Data published by us and others demonstrate that F. tularensis rapidly releases bacterial lipoproteins (BLPs) and other unidentified factors that act at a distance to modulate PMN function and lifespan prior to binding and phagocytosis (Moreland et al., 2009; Allen, 2013; Kinkead et al., 2018). For this reason, we sought to determine if phagocytosis was essential for the prosurvival signaling identified in this study. To address this question, direct contact between neutrophils and bacteria was prevented by incubation on the opposite sides of 0.4 μm Transwell filters as previously described (Schwartz et al., 2012; Kinkead et al., 2018). Under these conditions, the p38 MAPK inhibitor SB203580 and the PI3K inhibitors LY294002, HS-173 and GDC-0941 retained their ability to significantly accelerate apoptosis, whereas the effects of NF-κB AI were diminished (p=0.09) (Supplementary Figure 3).

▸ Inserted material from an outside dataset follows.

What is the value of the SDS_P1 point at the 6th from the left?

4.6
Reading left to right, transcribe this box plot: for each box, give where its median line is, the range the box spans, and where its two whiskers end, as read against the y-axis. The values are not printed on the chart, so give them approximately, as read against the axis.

As it is established that viable F. tularensis prolongs neutrophil lifespan whereas killed bacteria do not (Schwartz et al., 2012), we performed additional experiments to determine if any of the drugs used in this study was toxic to LVS. To this end, each agent was added to BHI broth and bacterial growth was quantified over 18 hours at 37°C. By this assay, most drugs were without effect, but NF-κB AI was bacteriostatic (Supplementary Figure 4 and data not shown). To address this limitation, we performed additional experiments using CAPE, a structurally distinct NF-κB inhibitor that has previously been shown not to effect Francisella growth in broth or its ability to be phagocytosed (Santic et al., 2010). The data in Supplementary Figure 4 confirm that CAPE is not toxic and further support the notion that NF-κB is important for infected PMN longevity, as shown in Figure 7.